The EMC Durham Data Center Migration: Lessons in Solidifying Configuration Management First

This is the third part in a series on EMC’s new Durham Cloud Data Center by Stephen. Click here to read part two.

Many organizations these days are facing the substantial task of migrating their traditional data centers to new, cloud-enabled data environments to improve efficiency and provide for growing space needs.

As you strategize to migrate your data center into the cloud, you should be ready to spend as much as 80 percent of your effort sorting out interdependencies between all your applications, databases and servers, which have probably become more and more entangled over time. (Read EMC Durham Cloud Data Center: Migration Planning and Program Management.)

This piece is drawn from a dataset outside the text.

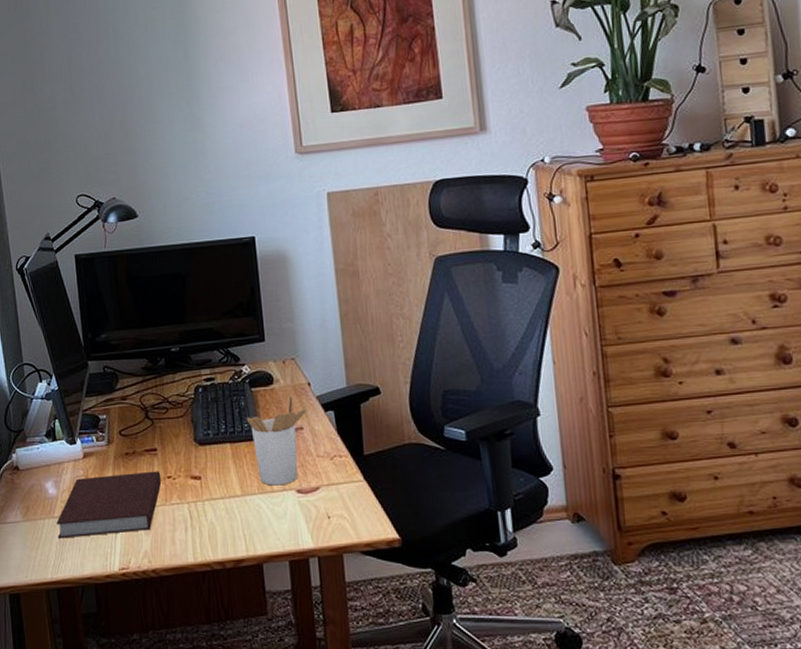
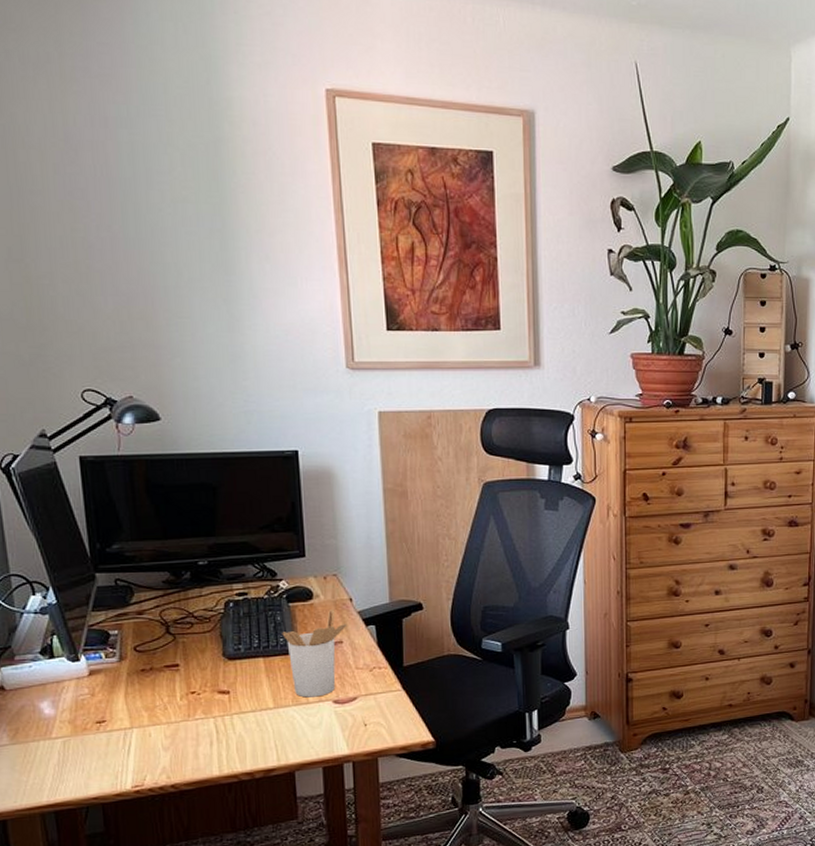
notebook: present [56,471,162,539] -> none [54,686,184,760]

As EMC IT learned in our recent migration of six petabytes of data and hundreds of mission critical applications to our new cloud data center, there is something you should do before you even begin the discovery process—invest in a streamlined configuration management system.

Confronting multi-tenant sprawl


With our decades-old data center in Massachusetts, power, space, cooling and budget were beginning to run out, but the business demand continued unabated.  In the old physical world, server utilization was very low so numerous applications were added to whatever servers had room. Database clusters evolved into database grids supporting many applications until everything was pretty much running on everything. This “multi-tenant sprawl” made identifying interdependencies among applications and infrastructure extremely challenging.

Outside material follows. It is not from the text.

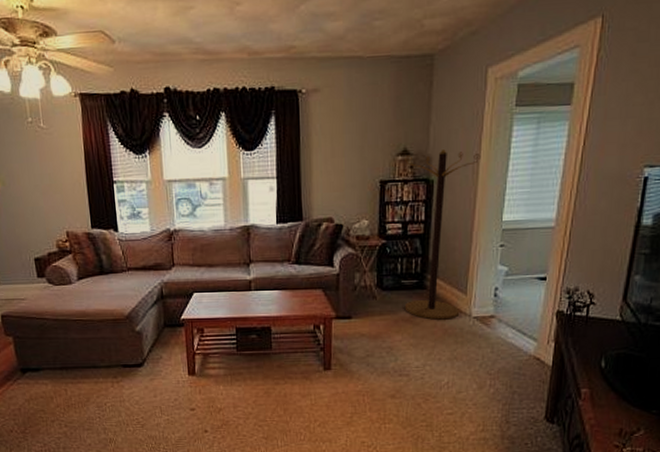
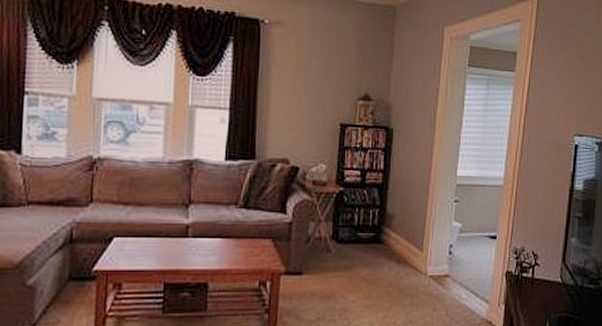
coat rack: present [404,150,481,320] -> none [360,99,438,278]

This tangle of applications and infrastructure had been magnified by the antiqued processes under which IT operated.  Designers and architects were very much a village of artisans, who would handcraft each application architecture and attempt to record the design as it changed.  The result could be a 60-page document!  Over time, as more and more changes took place, it became difficult to properly document the changes. To make matters worse, these folks may have even left the department or company, so no one truly knew the details of many applications.

In most cases, figuring out which applications, networks and servers are interconnected is an unavoidable and time-consuming step in your migration. However, if you take the time to have a solid configuration management tool and process in place to capture what’s connected to what, both in the migration discovery process and going forward, you will be ahead of the game. Configuration management is the cookbook for your hardware, software and applications.

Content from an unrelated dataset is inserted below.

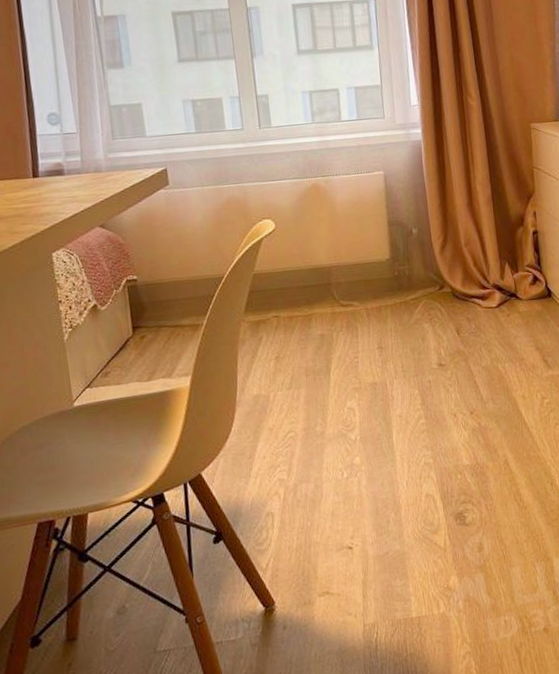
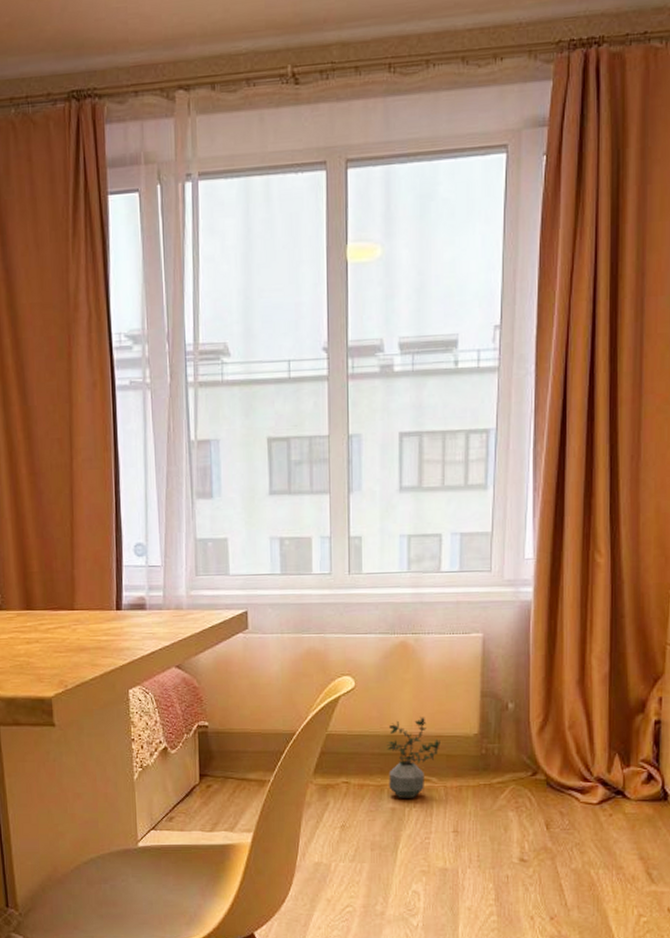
potted plant: none [310,249,358,325] -> present [387,717,440,798]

Solving the configuration puzzle first

EMC IT began the process of moving our data center to a brand new cloud data center facility in Durham, NC, back in October of 2010. The new data center was part of our journey to the cloud, which began with consolidating and then extensively virtualizing our servers several years before.  We knew the discovery process of identifying all our databases, applications and interdependencies would be a major part of the migration program.


When I came on board as Program Manager for the project in December of 2009, solving the configuration puzzle was the first step to planning out how to bundle our applications and databases to map out the migration. When we interviewed business leaders and application owners, we realized we had such multi-tenant sprawl, we could not migrate applications according to the corresponding application tier servers.  We opted instead, to organize the move by the applications running on our multi-tenant database grids, which we would move at the same time.  The web and app tiers would either be migrated outright to the new facility or, if they were multi-tenant servers supporting other applications on a different schedule, we cloned or built new VMs just for those applications migrating at that time. This is the strategy that ultimately made our migration a success.

Our biggest challenge was identifying all  the applications and the people who supported them.  To track our discovery, we devised homemade tools to record the configurations. We then manually created spreadsheets from which we built orders and to help us design storage configurations and layouts.

At the time, we didn’t realize how much time and effort we would have saved by having a robust, pre-established configuration management database and an automation-orchestration tool to handle the process. Such tools were fairly limited at the time.

With the migration behind us, we are now creating a streamlined configuration management system to capture what’s interconnected.  However, we will have to reconstruct a lot of the configuration information we gathered during the discovery process because we lacked a system to properly record it from the outset.

So, among the lessons learned in EMC’s data center migration that could save your organization some time and effort: Address configuration management in conjunction with your data center migration; you might as well time it to make the most of your discovery work.